### MATERIAL PROVIDED
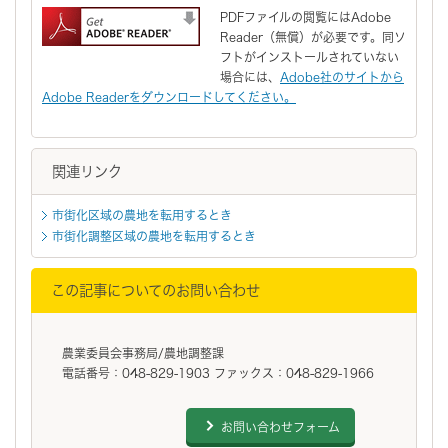
PDFファイルの閲覧にはAdobe
Reader（無償）が必要です。同ソ
フトがインストールされていない
場合には、
Adobe社のサイトから
Adobe Readerをダウンロードしてください。
関連リンク
市街化区域の農地を転用するとき
市街化調整区域の農地を転用するとき
この記事についてのお問い合わせ
農業委員会事務局/農地調整課
電話番号：048-829-1903 ファックス：048-829-1966
お問い合わせフォーム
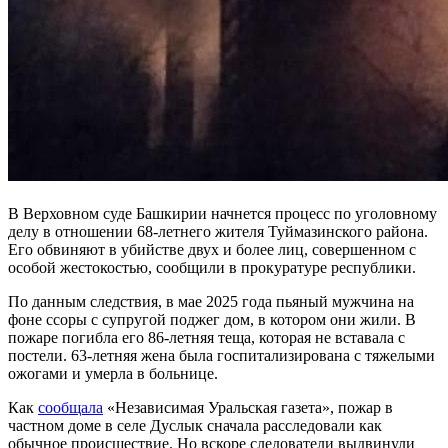
В Верховном суде Башкирии начнется процесс по уголовному
делу в отношении 68-летнего жителя Туймазинского района.
Его обвиняют в убийстве двух и более лиц, совершенном с
особой жестокостью, сообщили в прокуратуре республики.
По данным следствия, в мае 2025 года пьяный мужчина на
фоне ссоры с супругой поджег дом, в котором они жили. В
пожаре погибла его 86-летняя теща, которая не вставала с
постели. 63-летняя жена была госпитализирована с тяжелыми
ожогами и умерла в больнице.
Как
сообщала
«Независимая Уральская газета», пожар в
частном доме в селе Дуслык сначала расследовали как
обычное происшествие. Но вскоре следователи выдвинули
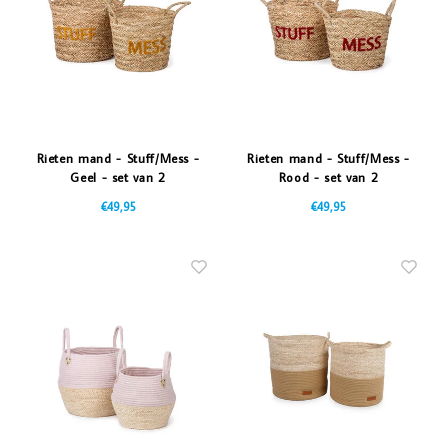
Rieten mand - Stuff/Mess -
Rieten mand - Stuff/Mess -
Geel - set van 2
Rood - set van 2
€49,95
€49,95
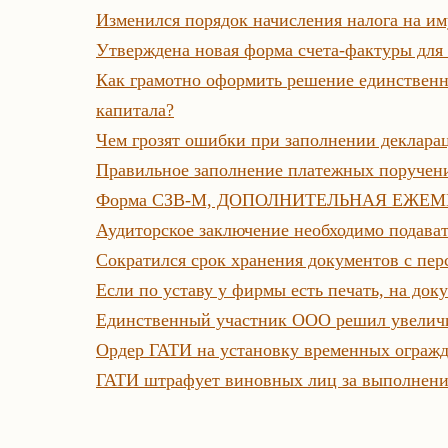
Изменился порядок начисления налога на и
Утверждена новая форма счета-фактуры для
Как грамотно оформить решение единственн
капитала?
Чем грозят ошибки при заполнении деклар
Правильное заполнение платежных поручени
Форма СЗВ-М, ДОПОЛНИТЕЛЬНАЯ ЕЖЕМЕ
Аудиторское заключение необходимо подават
Сократился срок хранения документов с пе
Если по уставу у фирмы есть печать, на док
Единственный участник ООО решил увеличи
Ордер ГАТИ на установку временных огражд
ГАТИ штрафует виновных лиц за выполнение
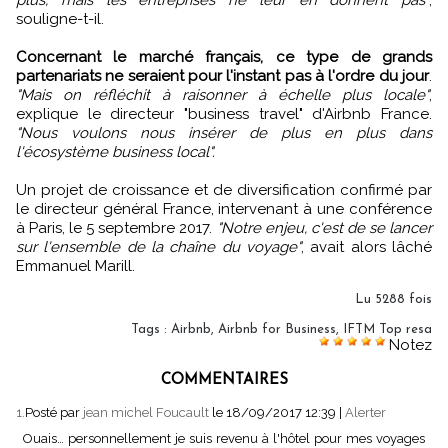
souligne-t-il.
Concernant le marché français, ce type de grands
partenariats ne seraient pour l'instant pas à l'ordre du jour
.
"Mais on réfléchit à raisonner à échelle plus locale"
,
explique le directeur "business travel" d'Airbnb France.
"Nous voulons nous insérer de plus en plus dans
l'écosystème business local".
Un projet de croissance et de diversification confirmé par
le directeur général France, intervenant à une conférence
à Paris, le 5 septembre 2017.
"Notre enjeu, c'est de se lancer
sur l'ensemble de la chaîne du voyage"
, avait alors lâché
Emmanuel Marill.
Lu 5288 fois
Tags
:
Airbnb
,
Airbnb for Business
,
IFTM Top resa
Notez
COMMENTAIRES
1.
Posté par
jean michel Foucault
le 18/09/2017 12:39
|
Alerter
Ouais… personnellement je suis revenu à l'hôtel pour mes voyages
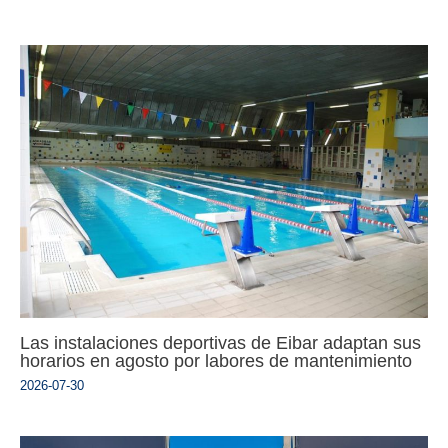
Las instalaciones deportivas de Eibar adaptan sus
horarios en agosto por labores de mantenimiento
2026-07-30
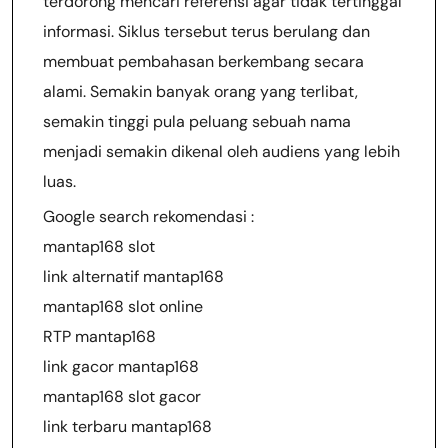
terdorong mencari referensi agar tidak tertinggal
informasi. Siklus tersebut terus berulang dan
membuat pembahasan berkembang secara
alami. Semakin banyak orang yang terlibat,
semakin tinggi pula peluang sebuah nama
menjadi semakin dikenal oleh audiens yang lebih
luas.
Google search rekomendasi :
mantap168 slot
link alternatif mantap168
mantap168 slot online
RTP mantap168
link gacor mantap168
mantap168 slot gacor
link terbaru mantap168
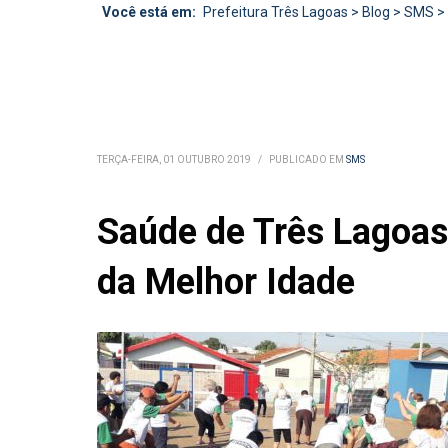
Você está em:
Prefeitura Três Lagoas
>
Blog
>
SMS
>
TERÇA-FEIRA, 01 OUTUBRO 2019
/
PUBLICADO EM
SMS
Saúde de Três Lagoas
da Melhor Idade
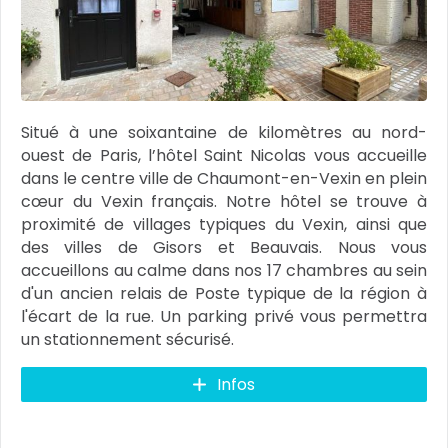
Situé à une soixantaine de kilomètres au nord-
ouest de Paris, l’hôtel Saint Nicolas vous accueille
dans le centre ville de Chaumont-en-Vexin en plein
cœur du Vexin français. Notre hôtel se trouve à
proximité de villages typiques du Vexin, ainsi que
des villes de Gisors et Beauvais. Nous vous
accueillons au calme dans nos 17 chambres au sein
d'un ancien relais de Poste typique de la région à
l'écart de la rue. Un parking privé vous permettra
un stationnement sécurisé.
Infos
######
ABOUT THIS EXERCISE:
Restate every line of the listing exactly. Pictures are not part of the copy.

ANSWER FOR THE TASK:
PDFファイルの閲覧にはAdobe
Reader（無償）が必要です。同ソ
フトがインストールされていない
場合には、
Adobe社のサイトから
Adobe Readerをダウンロードしてください。
関連リンク
市街化区域の農地を転用するとき
市街化調整区域の農地を転用するとき
この記事についてのお問い合わせ
農業委員会事務局/農地調整課
電話番号：048-829-1903 ファックス：048-829-1966
お問い合わせフォーム
В Верховном суде Башкирии начнется процесс по уголовному
делу в отношении 68-летнего жителя Туймазинского района.
Его обвиняют в убийстве двух и более лиц, совершенном с
особой жестокостью, сообщили в прокуратуре республики.
По данным следствия, в мае 2025 года пьяный мужчина на
фоне ссоры с супругой поджег дом, в котором они жили. В
пожаре погибла его 86-летняя теща, которая не вставала с
постели. 63-летняя жена была госпитализирована с тяжелыми
ожогами и умерла в больнице.
Как
сообщала
«Независимая Уральская газета», пожар в
частном доме в селе Дуслык сначала расследовали как
обычное происшествие. Но вскоре следователи выдвинули
Rieten mand - Stuff/Mess -
Rieten mand - Stuff/Mess -
Geel - set van 2
Rood - set van 2
€49,95
€49,95
Изменился порядок начисления налога на и
Утверждена новая форма счета-фактуры для
Как грамотно оформить решение единственн
капитала?
Чем грозят ошибки при заполнении деклар
Правильное заполнение платежных поручени
Форма СЗВ-М, ДОПОЛНИТЕЛЬНАЯ ЕЖЕМЕ
Аудиторское заключение необходимо подават
Сократился срок хранения документов с пе
Если по уставу у фирмы есть печать, на док
Единственный участник ООО решил увеличи
Ордер ГАТИ на установку временных огражд
ГАТИ штрафует виновных лиц за выполнение
souligne-t-il.
Concernant le marché français, ce type de grands
partenariats ne seraient pour l'instant pas à l'ordre du jour
.
"Mais on réfléchit à raisonner à échelle plus locale"
,
explique le directeur "business travel" d'Airbnb France.
"Nous voulons nous insérer de plus en plus dans
l'écosystème business local".
Un projet de croissance et de diversification confirmé par
le directeur général France, intervenant à une conférence
à Paris, le 5 septembre 2017.
"Notre enjeu, c'est de se lancer
sur l'ensemble de la chaîne du voyage"
, avait alors lâché
Emmanuel Marill.
Lu 5288 fois
Tags
:
Airbnb
,
Airbnb for Business
,
IFTM Top resa
Notez
COMMENTAIRES
1.
Posté par
jean michel Foucault
le 18/09/2017 12:39
|
Alerter
Ouais… personnellement je suis revenu à l'hôtel pour mes voyages
Las instalaciones deportivas de Eibar adaptan sus
horarios en agosto por labores de mantenimiento
2026-07-30
terdorong mencari referensi agar tidak tertinggal
informasi. Siklus tersebut terus berulang dan
membuat pembahasan berkembang secara
alami. Semakin banyak orang yang terlibat,
semakin tinggi pula peluang sebuah nama
menjadi semakin dikenal oleh audiens yang lebih
luas.
Google search rekomendasi :
mantap168 slot
link alternatif mantap168
mantap168 slot online
RTP mantap168
link gacor mantap168
mantap168 slot gacor
link terbaru mantap168
Você está em:
Prefeitura Três Lagoas
>
Blog
>
SMS
>
TERÇA-FEIRA, 01 OUTUBRO 2019
/
PUBLICADO EM
SMS
Saúde de Três Lagoas
da Melhor Idade
Situé à une soixantaine de kilomètres au nord-
ouest de Paris, l’hôtel Saint Nicolas vous accueille
dans le centre ville de Chaumont-en-Vexin en plein
cœur du Vexin français. Notre hôtel se trouve à
proximité de villages typiques du Vexin, ainsi que
des villes de Gisors et Beauvais. Nous vous
accueillons au calme dans nos 17 chambres au sein
d'un ancien relais de Poste typique de la région à
l'écart de la rue. Un parking privé vous permettra
un stationnement sécurisé.
Infos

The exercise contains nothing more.